• _WHAT THE EXERCISE ASKS_:
An exact copy of every entry is needed here; the images stay out.

• _THE RECORDS_:
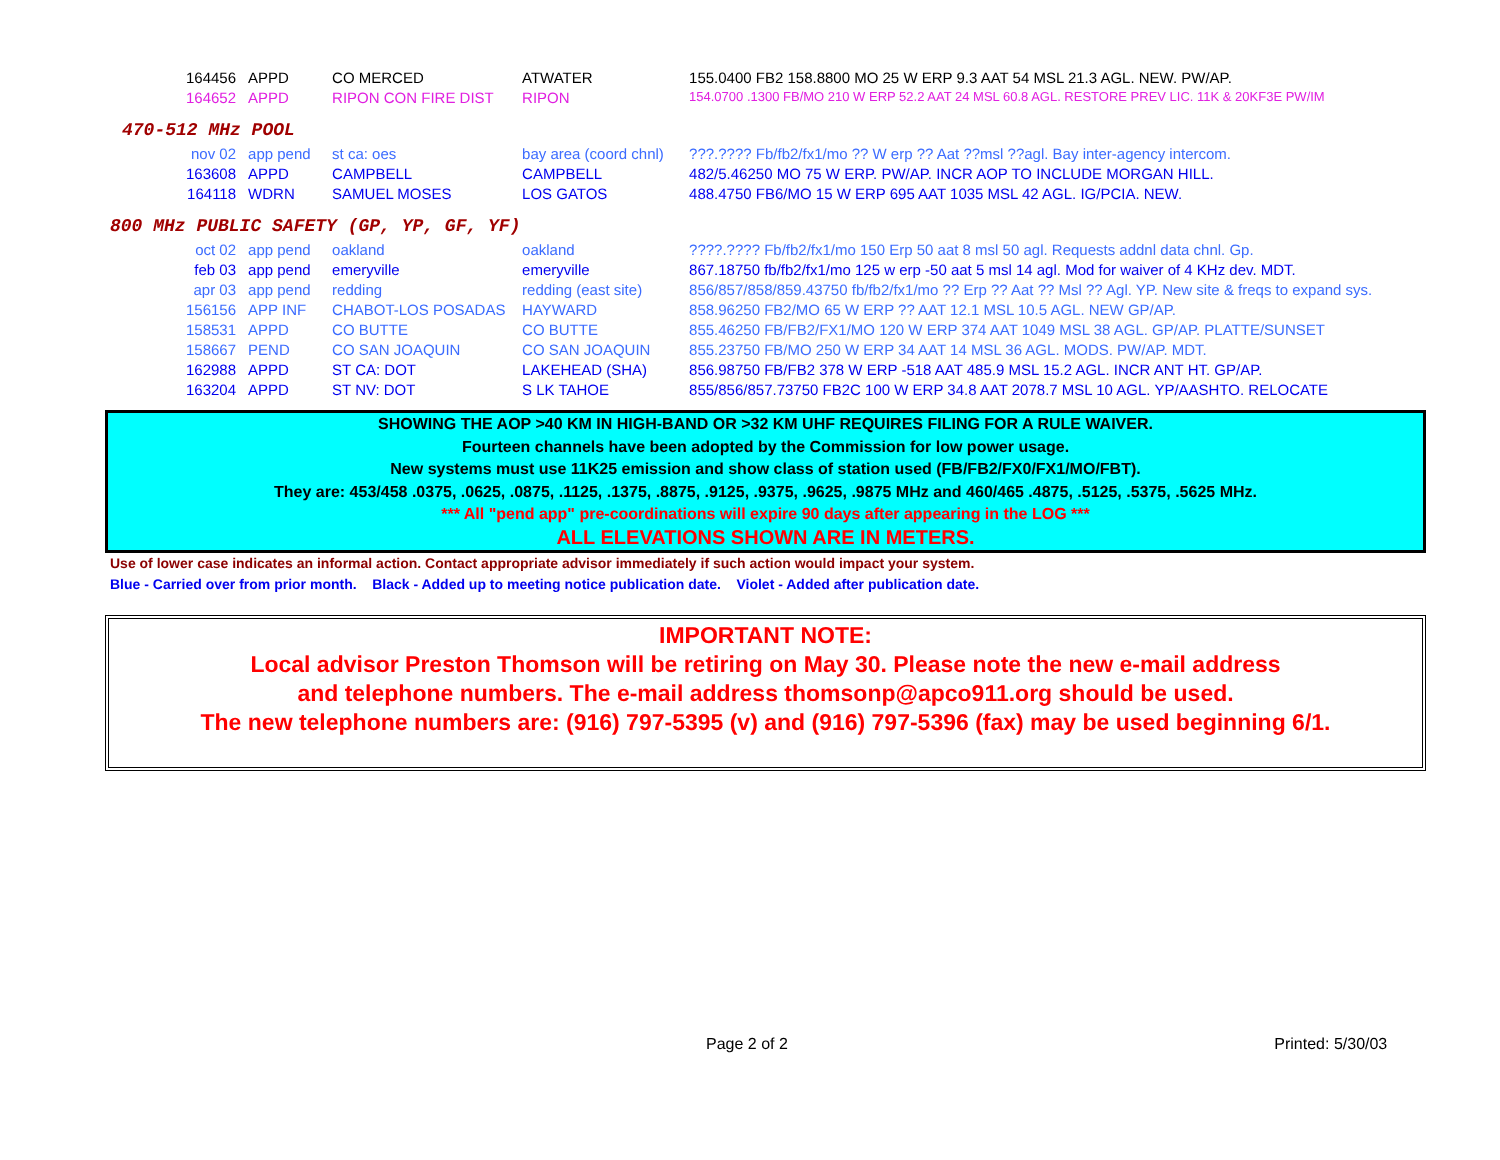| 164456 | APPD | CO MERCED | ATWATER | 155.0400 FB2 158.8800 MO 25 W ERP 9.3 AAT 54 MSL 21.3 AGL. NEW. PW/AP. |
| 164652 | APPD | RIPON CON FIRE DIST | RIPON | 154.0700 .1300 FB/MO 210 W ERP 52.2 AAT 24 MSL 60.8 AGL. RESTORE PREV LIC. 11K & 20KF3E PW/IM |
470-512 MHz POOL
| nov 02 | app pend | st ca: oes | bay area (coord chnl) | ???.???? Fb/fb2/fx1/mo ?? W erp ?? Aat ??msl ??agl. Bay inter-agency intercom. |
| 163608 | APPD | CAMPBELL | CAMPBELL | 482/5.46250 MO 75 W ERP. PW/AP. INCR AOP TO INCLUDE MORGAN HILL. |
| 164118 | WDRN | SAMUEL MOSES | LOS GATOS | 488.4750 FB6/MO 15 W ERP 695 AAT 1035 MSL 42 AGL. IG/PCIA. NEW. |
800 MHz PUBLIC SAFETY (GP, YP, GF, YF)
| oct 02 | app pend | oakland | oakland | ????.???? Fb/fb2/fx1/mo 150 Erp 50 aat 8 msl 50 agl. Requests addnl data chnl. Gp. |
| feb 03 | app pend | emeryville | emeryville | 867.18750 fb/fb2/fx1/mo 125 w erp -50 aat 5 msl 14 agl. Mod for waiver of 4 KHz dev. MDT. |
| apr 03 | app pend | redding | redding (east site) | 856/857/858/859.43750 fb/fb2/fx1/mo ?? Erp ?? Aat ?? Msl ?? Agl. YP. New site & freqs to expand sys. |
| 156156 | APP INF | CHABOT-LOS POSADAS | HAYWARD | 858.96250 FB2/MO 65 W ERP ?? AAT 12.1 MSL 10.5 AGL. NEW GP/AP. |
| 158531 | APPD | CO BUTTE | CO BUTTE | 855.46250 FB/FB2/FX1/MO 120 W ERP 374 AAT 1049 MSL 38 AGL. GP/AP. PLATTE/SUNSET |
| 158667 | PEND | CO SAN JOAQUIN | CO SAN JOAQUIN | 855.23750 FB/MO 250 W ERP 34 AAT 14 MSL 36 AGL. MODS. PW/AP. MDT. |
| 162988 | APPD | ST CA: DOT | LAKEHEAD (SHA) | 856.98750 FB/FB2 378 W ERP -518 AAT 485.9 MSL 15.2 AGL. INCR ANT HT. GP/AP. |
| 163204 | APPD | ST NV: DOT | S LK TAHOE | 855/856/857.73750 FB2C 100 W ERP 34.8 AAT 2078.7 MSL 10 AGL. YP/AASHTO. RELOCATE |
SHOWING THE AOP >40 KM IN HIGH-BAND OR >32 KM UHF REQUIRES FILING FOR A RULE WAIVER.
Fourteen channels have been adopted by the Commission for low power usage.
New systems must use 11K25 emission and show class of station used (FB/FB2/FX0/FX1/MO/FBT).
They are: 453/458 .0375, .0625, .0875, .1125, .1375, .8875, .9125, .9375, .9625, .9875 MHz and 460/465 .4875, .5125, .5375, .5625 MHz.
*** All "pend app" pre-coordinations will expire 90 days after appearing in the LOG ***
ALL ELEVATIONS SHOWN ARE IN METERS.
Use of lower case indicates an informal action. Contact appropriate advisor immediately if such action would impact your system.
Blue - Carried over from prior month. Black - Added up to meeting notice publication date. Violet - Added after publication date.
IMPORTANT NOTE:
Local advisor Preston Thomson will be retiring on May 30. Please note the new e-mail address
and telephone numbers. The e-mail address thomsonp@apco911.org should be used.
The new telephone numbers are: (916) 797-5395 (v) and (916) 797-5396 (fax) may be used beginning 6/1.
Page 2 of 2 Printed: 5/30/03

• _RESULT FOR THIS EXERCISE_:
| 164456 | APPD | CO MERCED | ATWATER | 155.0400 FB2 158.8800 MO 25 W ERP 9.3 AAT 54 MSL 21.3 AGL. NEW. PW/AP. |
| 164652 | APPD | RIPON CON FIRE DIST | RIPON | 154.0700 .1300 FB/MO 210 W ERP 52.2 AAT 24 MSL 60.8 AGL. RESTORE PREV LIC. 11K & 20KF3E PW/IM |
470-512 MHz POOL
| nov 02 | app pend | st ca: oes | bay area (coord chnl) | ???.???? Fb/fb2/fx1/mo ?? W erp ?? Aat ??msl ??agl. Bay inter-agency intercom. |
| 163608 | APPD | CAMPBELL | CAMPBELL | 482/5.46250 MO 75 W ERP. PW/AP. INCR AOP TO INCLUDE MORGAN HILL. |
| 164118 | WDRN | SAMUEL MOSES | LOS GATOS | 488.4750 FB6/MO 15 W ERP 695 AAT 1035 MSL 42 AGL. IG/PCIA. NEW. |
800 MHz PUBLIC SAFETY (GP, YP, GF, YF)
| oct 02 | app pend | oakland | oakland | ????.???? Fb/fb2/fx1/mo 150 Erp 50 aat 8 msl 50 agl. Requests addnl data chnl. Gp. |
| feb 03 | app pend | emeryville | emeryville | 867.18750 fb/fb2/fx1/mo 125 w erp -50 aat 5 msl 14 agl. Mod for waiver of 4 KHz dev. MDT. |
| apr 03 | app pend | redding | redding (east site) | 856/857/858/859.43750 fb/fb2/fx1/mo ?? Erp ?? Aat ?? Msl ?? Agl. YP. New site & freqs to expand sys. |
| 156156 | APP INF | CHABOT-LOS POSADAS | HAYWARD | 858.96250 FB2/MO 65 W ERP ?? AAT 12.1 MSL 10.5 AGL. NEW GP/AP. |
| 158531 | APPD | CO BUTTE | CO BUTTE | 855.46250 FB/FB2/FX1/MO 120 W ERP 374 AAT 1049 MSL 38 AGL. GP/AP. PLATTE/SUNSET |
| 158667 | PEND | CO SAN JOAQUIN | CO SAN JOAQUIN | 855.23750 FB/MO 250 W ERP 34 AAT 14 MSL 36 AGL. MODS. PW/AP. MDT. |
| 162988 | APPD | ST CA: DOT | LAKEHEAD (SHA) | 856.98750 FB/FB2 378 W ERP -518 AAT 485.9 MSL 15.2 AGL. INCR ANT HT. GP/AP. |
| 163204 | APPD | ST NV: DOT | S LK TAHOE | 855/856/857.73750 FB2C 100 W ERP 34.8 AAT 2078.7 MSL 10 AGL. YP/AASHTO. RELOCATE |
SHOWING THE AOP >40 KM IN HIGH-BAND OR >32 KM UHF REQUIRES FILING FOR A RULE WAIVER.
Fourteen channels have been adopted by the Commission for low power usage.
New systems must use 11K25 emission and show class of station used (FB/FB2/FX0/FX1/MO/FBT).
They are: 453/458 .0375, .0625, .0875, .1125, .1375, .8875, .9125, .9375, .9625, .9875 MHz and 460/465 .4875, .5125, .5375, .5625 MHz.
*** All "pend app" pre-coordinations will expire 90 days after appearing in the LOG ***
ALL ELEVATIONS SHOWN ARE IN METERS.
Use of lower case indicates an informal action. Contact appropriate advisor immediately if such action would impact your system.
Blue - Carried over from prior month. Black - Added up to meeting notice publication date. Violet - Added after publication date.
IMPORTANT NOTE:
Local advisor Preston Thomson will be retiring on May 30. Please note the new e-mail address
and telephone numbers. The e-mail address thomsonp@apco911.org should be used.
The new telephone numbers are: (916) 797-5395 (v) and (916) 797-5396 (fax) may be used beginning 6/1.
Page 2 of 2 Printed: 5/30/03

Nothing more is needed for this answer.